Alors si je te dis que les thailandais sont bienveillants et honnêtes, c’est un jugement de vacancière à court terme qui parle, mais prends-le pour ce que ça vaut. Autrement dit, au moins pour le plaisir de croire que l’herbe est parfois simplement plus verte.
Et si tu trouves que j’exagère ou que j’idéalise, tu as sans doute raison, mais va y jeter un coup d’oeil-et de dent- à l’occasion.

Durant ces 15 jours qui en ont paru 5, et comptant 3 à 5 repas par jour en moyenne, pas une fois, pas une seule, nous n’avons eu quelque chose à redire sur ces instants de bonheur simple.

Bangkok, 22h30, chinatown local. De la fumée sur les trottoirs, des enseignes fluos en guise d’horizon, le bruit des spatules au fond des woks, une odeur puissante,sweet and sour, dans la moiteur de cette première nuit Thaïlandaise. Ca grouille et ça gargouille. Assieds toi n’importe où. Là où les gens font la queue et notent sur un calepin poisseux le crustacé qu’ils veulent griller, ou dans cette échoppe passée presqu’inaperçue dans une rue parallèle.
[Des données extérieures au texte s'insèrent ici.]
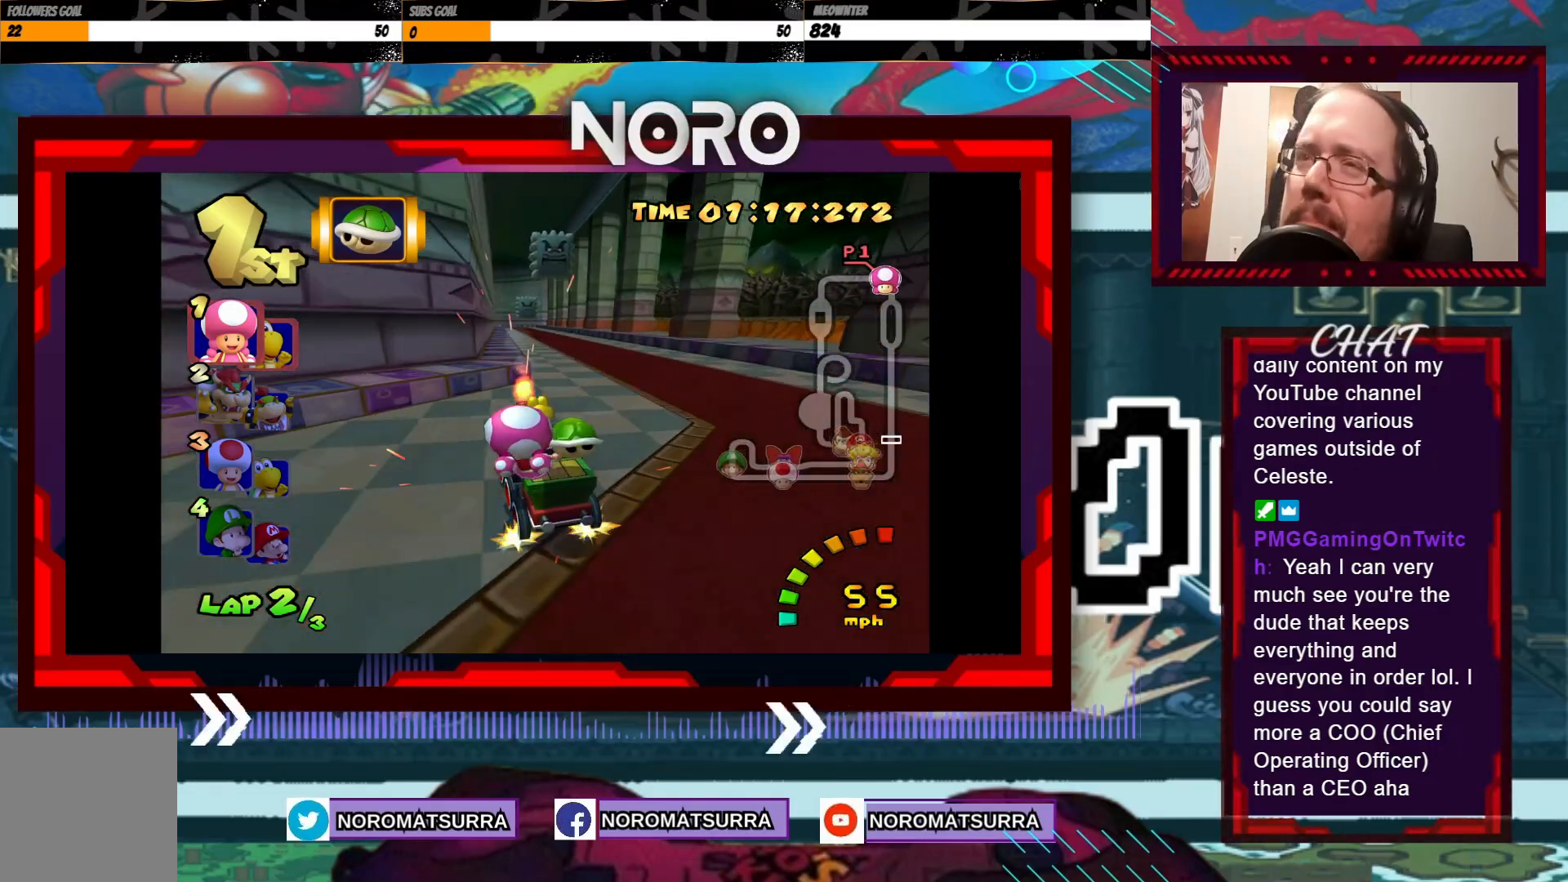
{"buttons": ["A"], "left_stick": "center", "events": [[150, "left_stick", "right"], [250, "left_stick", "center"]]}
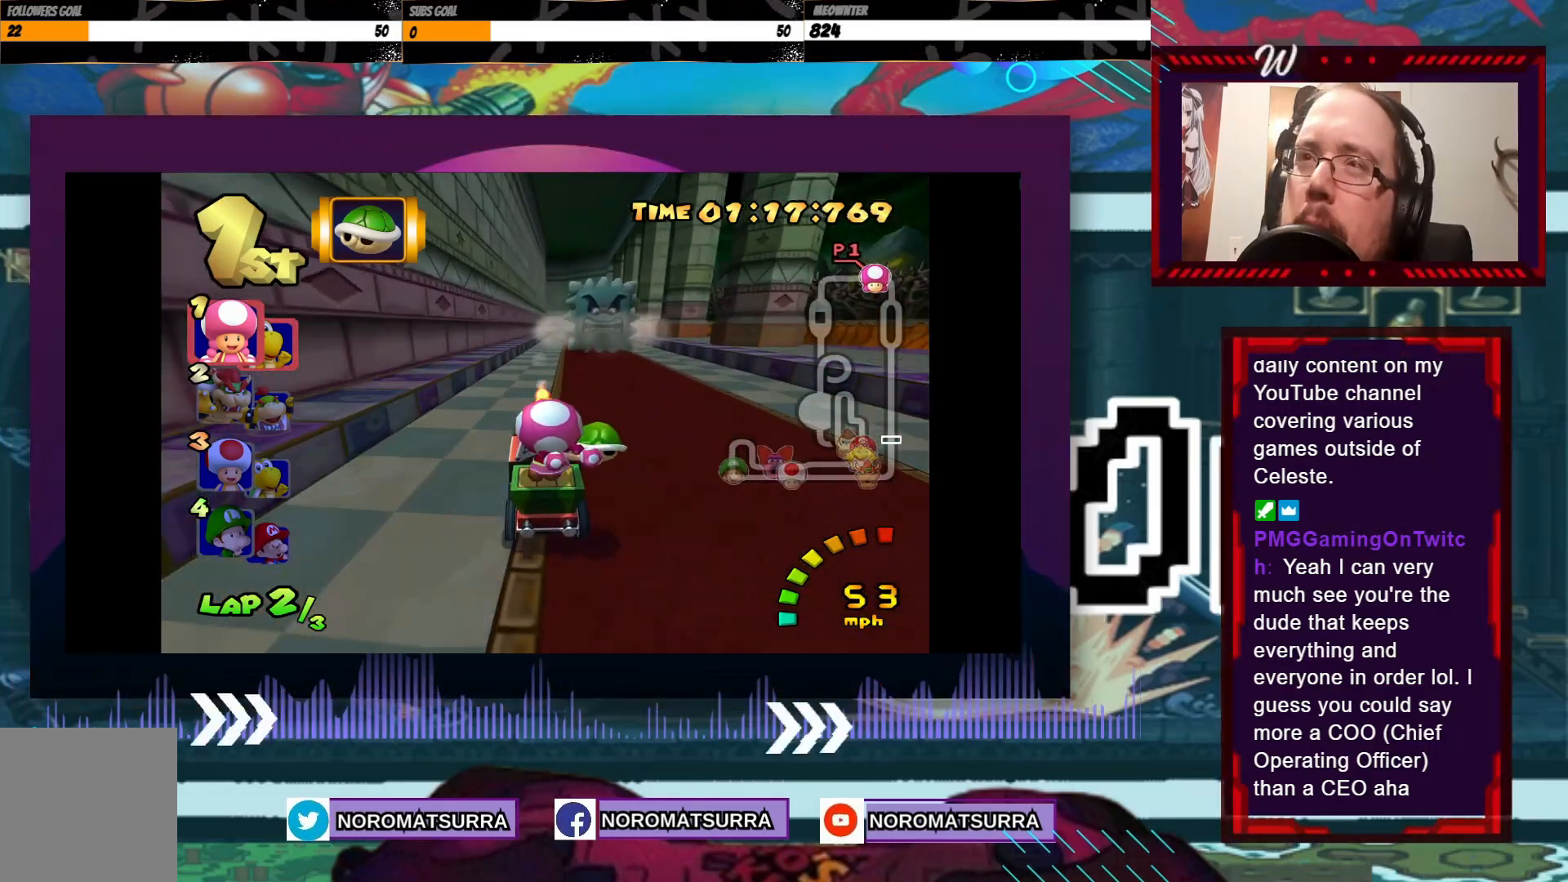
{"buttons": ["A"], "left_stick": "center", "events": [[250, "left_stick", "right"], [400, "left_stick", "center"]]}
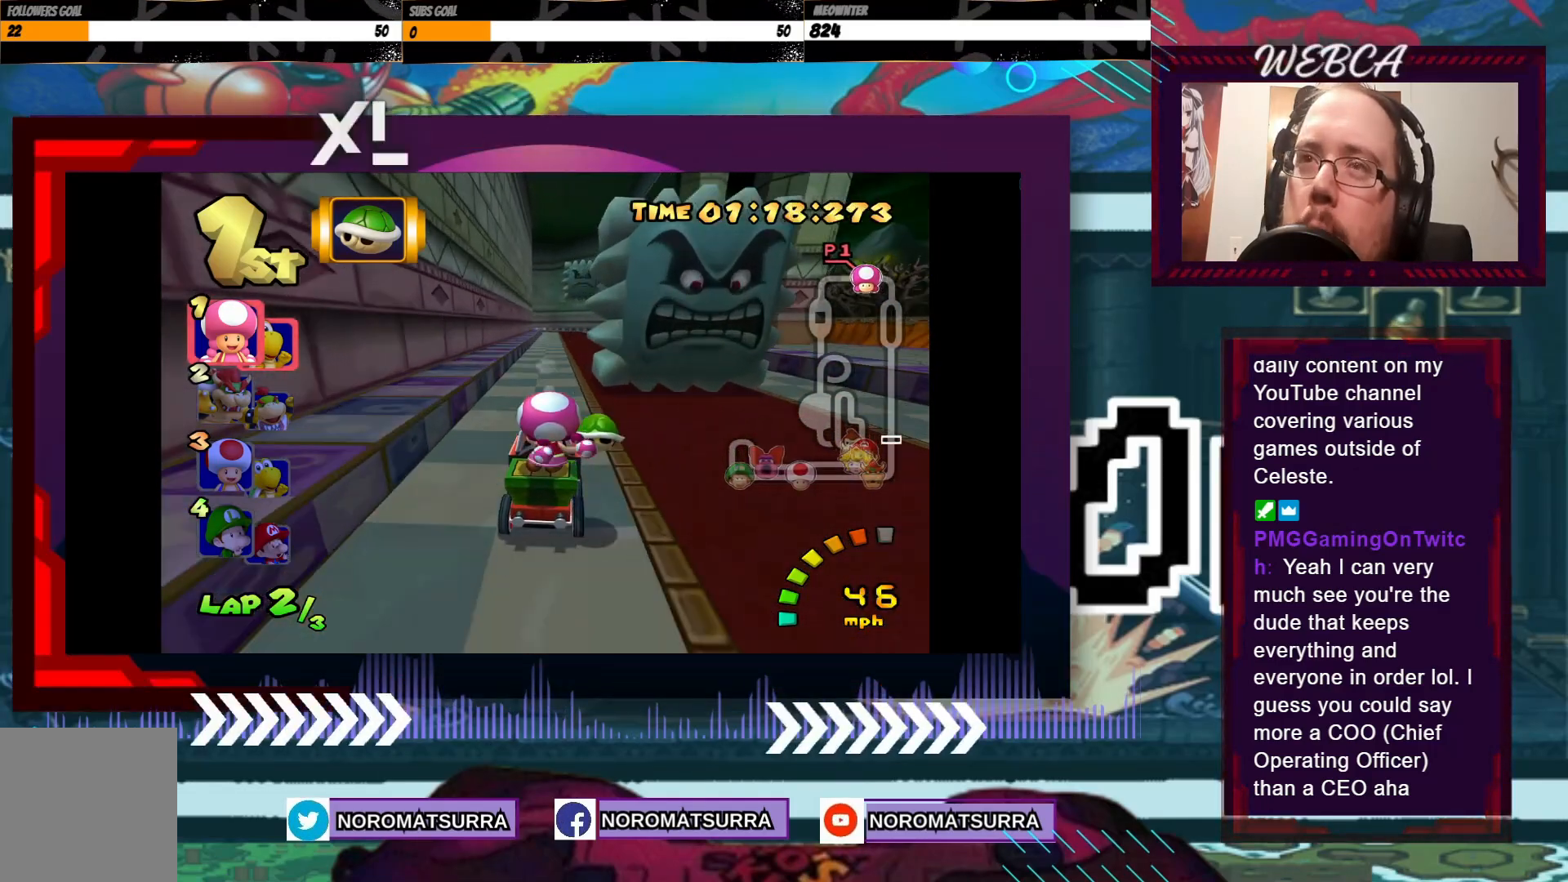
{"buttons": ["A", "R2"], "left_stick": "left", "events": [[300, "left_stick", "left"], [350, "R2", "down"]]}
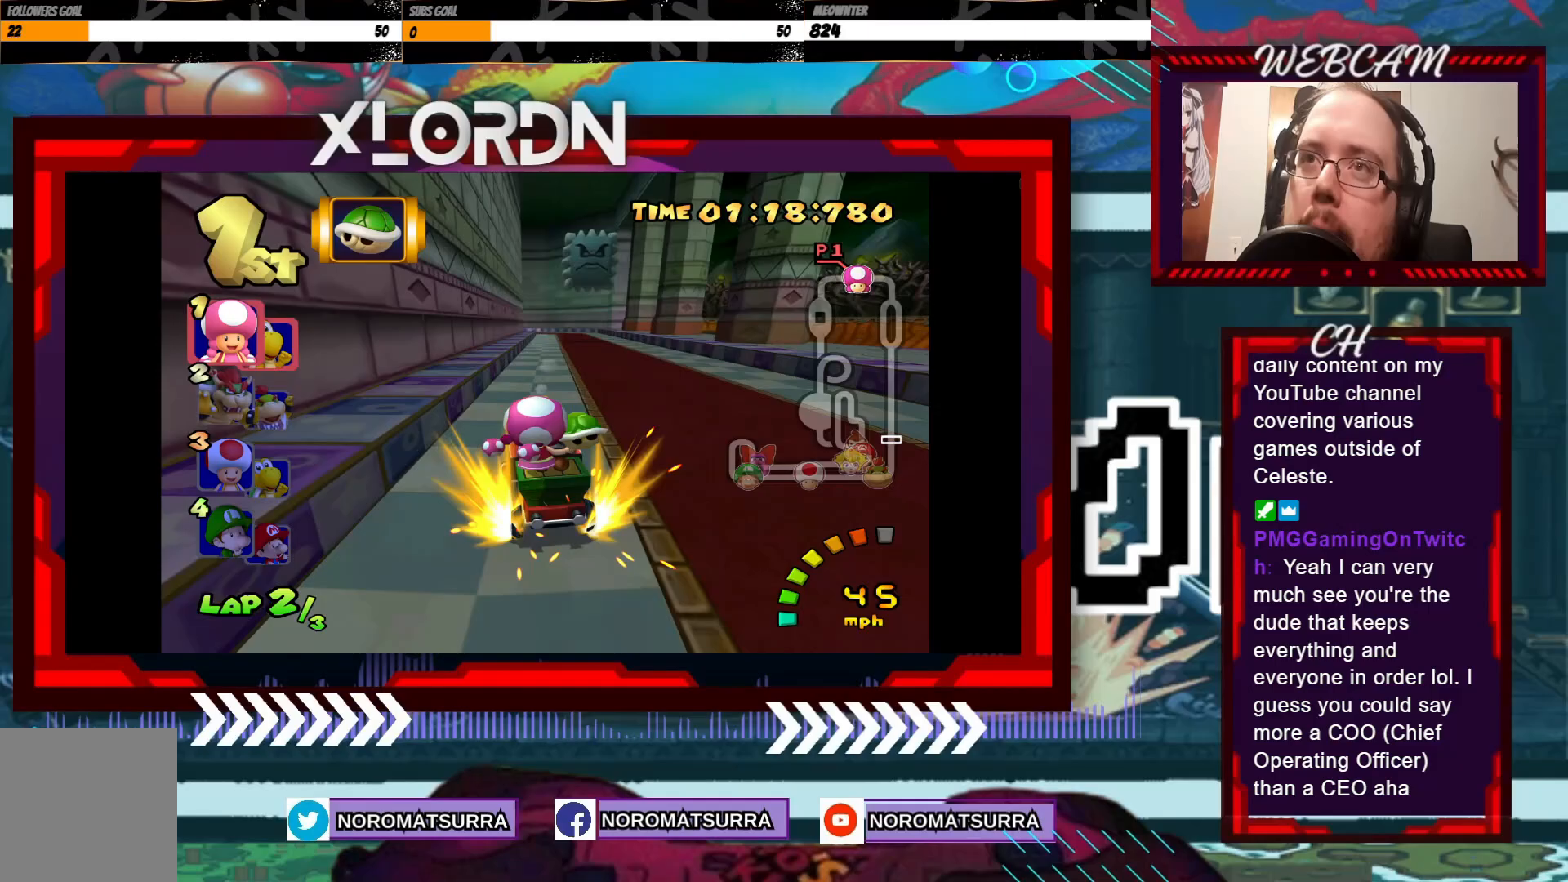
{"buttons": ["A", "R2"], "left_stick": "left", "events": [[50, "left_stick", "center"], [100, "left_stick", "right"], [450, "left_stick", "left"]]}
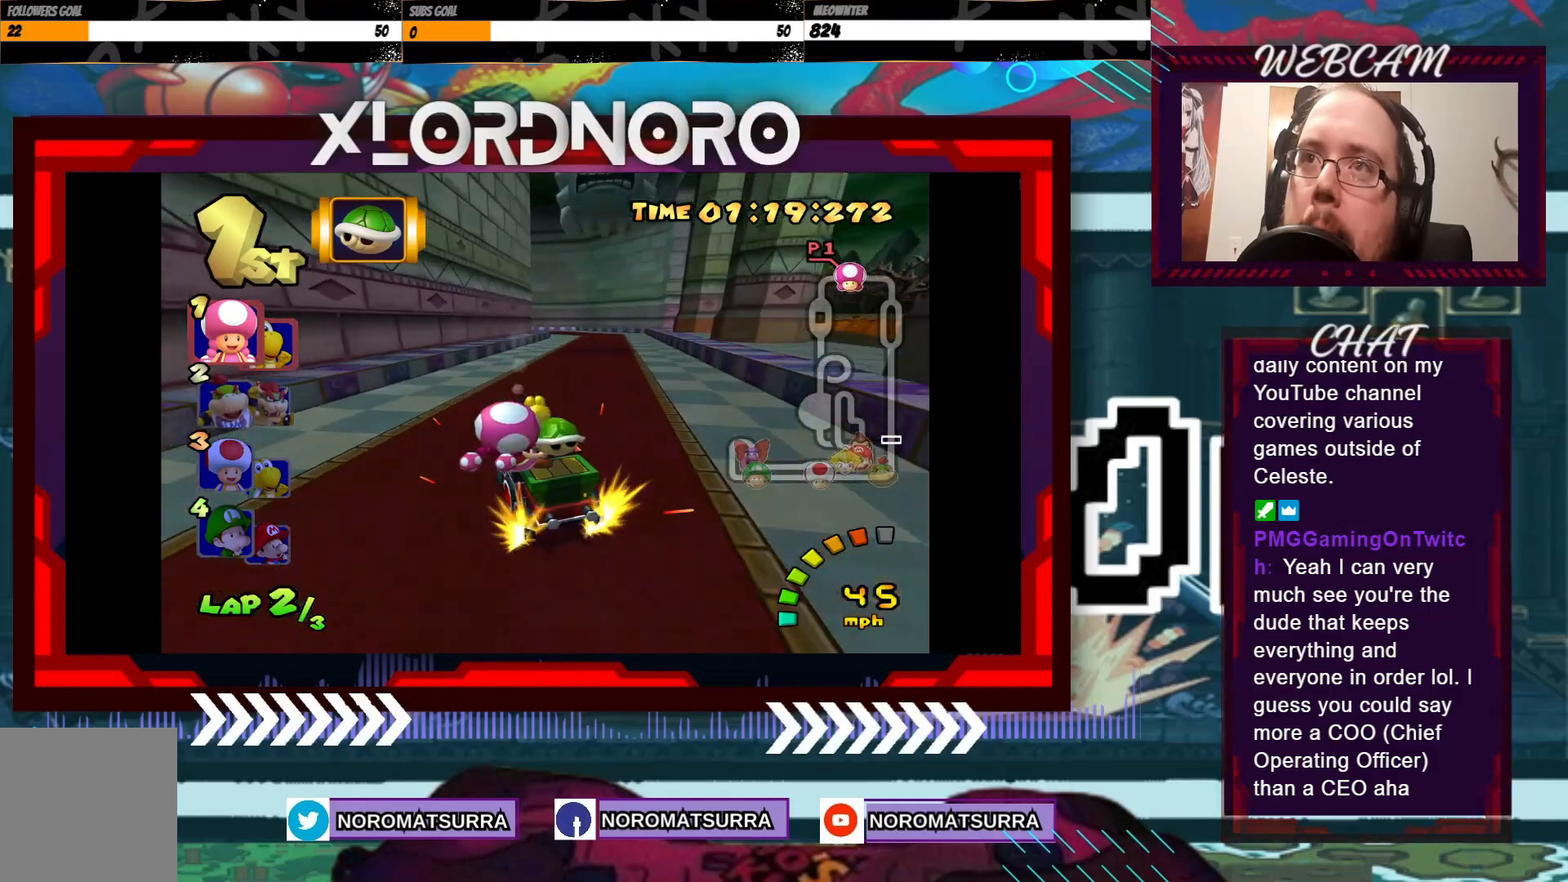
{"buttons": ["A", "R2"], "left_stick": "left", "events": [[150, "left_stick", "right"], [450, "left_stick", "left"]]}
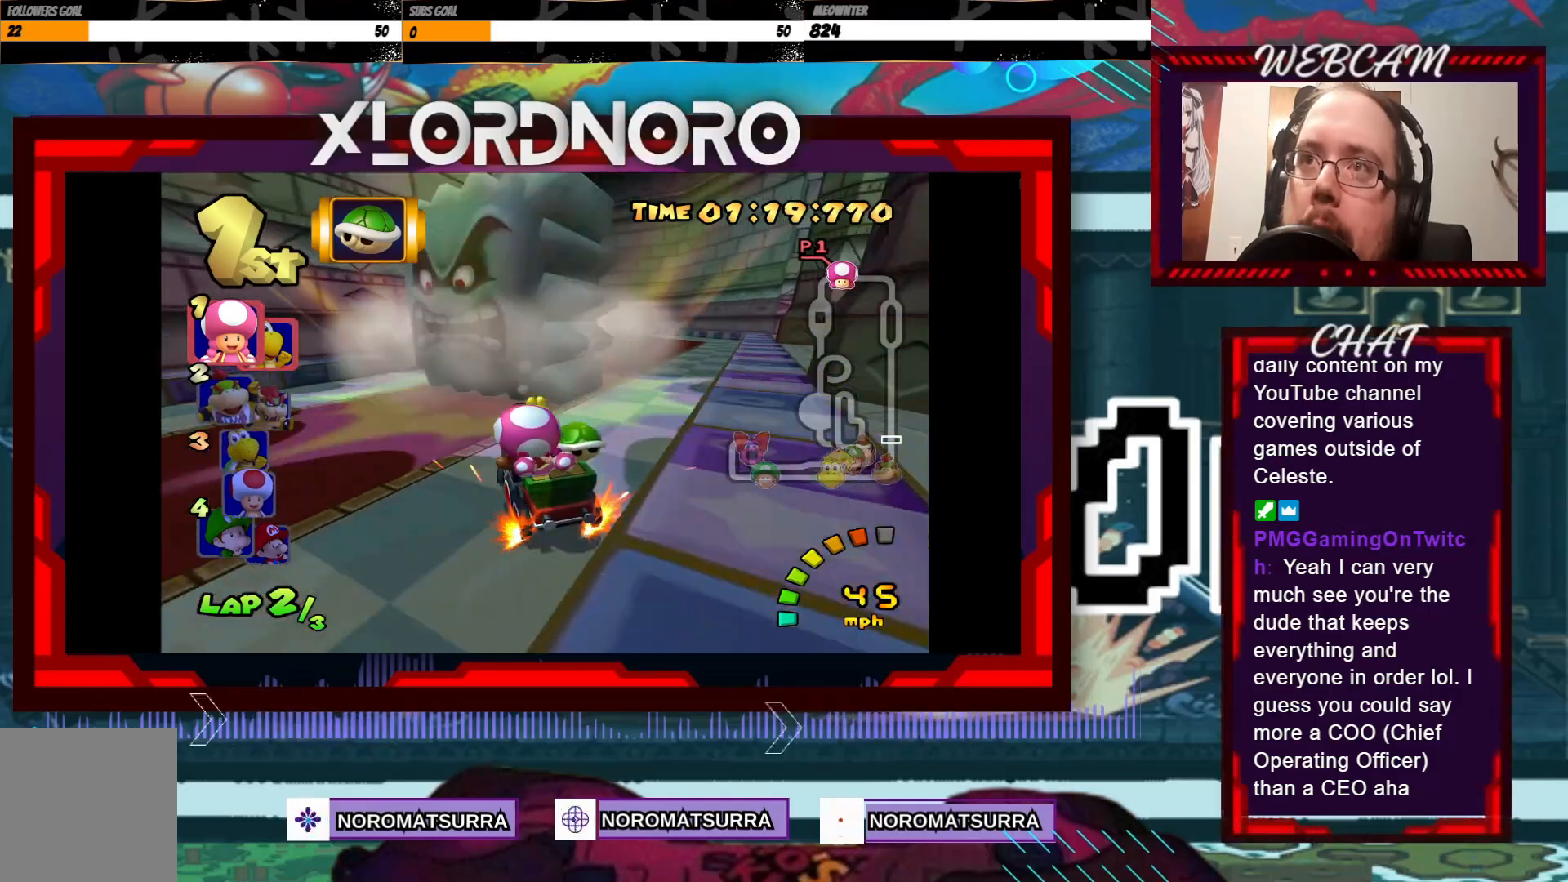
{"buttons": ["A", "R2"], "left_stick": "left", "events": [[150, "left_stick", "right"], [433, "left_stick", "left"]]}
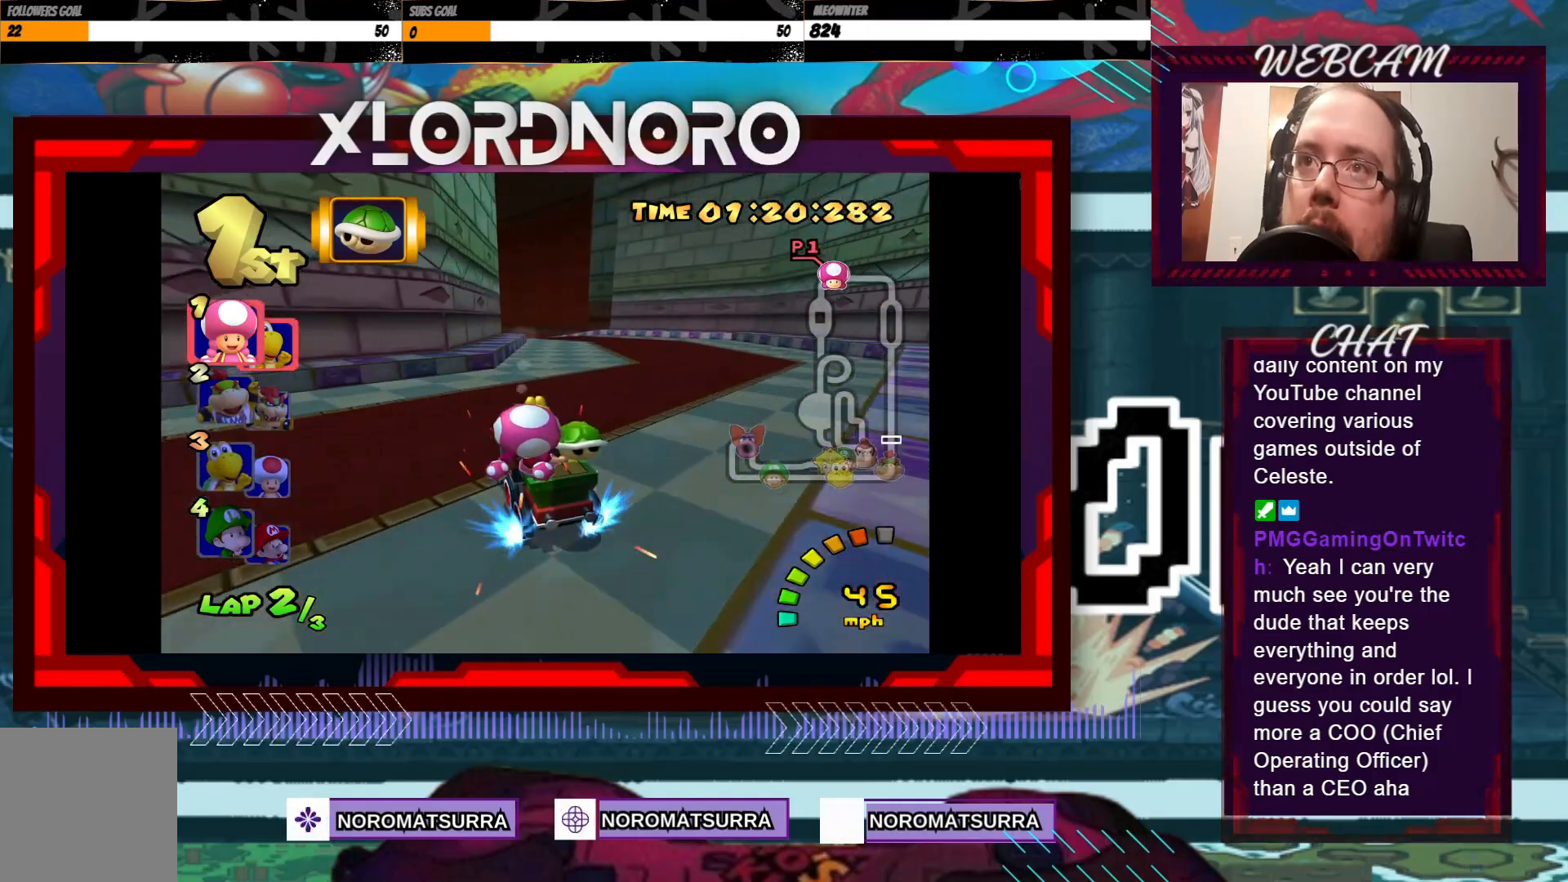
{"buttons": ["A"], "left_stick": "right", "events": [[250, "left_stick", "center"], [400, "R2", "up"], [450, "left_stick", "right"]]}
Tabourets en plastiques roses et bleus, tables bancales et accueillantes. Une boîte à couvert, tout droit sortie d’une dînette enfantine. Sous les néons, une grosse femme fait les comptes, chasse un chat errant; un vieil homme frêle hèle le chaland, désigne du bout de la louche tour à tour la dizaine de gamelles étalées devant nous. Te fait goûter, se marre gentiment quand ça te pique la gueule.
Porc caramélisé, tofu mariné, légumes sautés, riz blanc. Et une grande bouteille de Chang pour faire descendre tout ça. « where are you from? » « do you like , is it good? »
170 bath. 4,20 euros à peu près. « it’s fucking good »

Koh Yao Noï, une plage. Ile préservée des assauts touristiques, pour cause de mer pas assez limpides pour leurs marmots effrayés.
Une dizaine de table, toujours les mêmes, plastique et tabourets assortis. Aux fourneaux des femmes, comme souvent, à ciel ouvert. Dans leur vitrine ambulante, leur nécessaire: petites tomates, ciboules, pak choi, papaye verte, noix de cajou, nouilles de riz, ananas, banane, sauce poisson. Sur le grill bancale, du poulet crame sagement. Dans le wok rempli d’huile, les springs rolls crépitent. Sur la glace attendent les poissons perroquets et les crevettes crues.

Koh Jum village. Entre les maisons de pêcheurs et un vendeur de gazoline, un supermarket désert et un loueur de scooter, des tables en bois bien ancrées au sol, plein air toujours. Pad thai, tom yam et papaya salad, on commence à connaître les classiques, et à se passer de feuilleter le menu poisseux. Un voisin livre les oeufs manquants ou vient prêter main forte. On attend le temps qu’il faut pour manger, personne ne s’impatiente, personne ne râle. Patiente et savoure.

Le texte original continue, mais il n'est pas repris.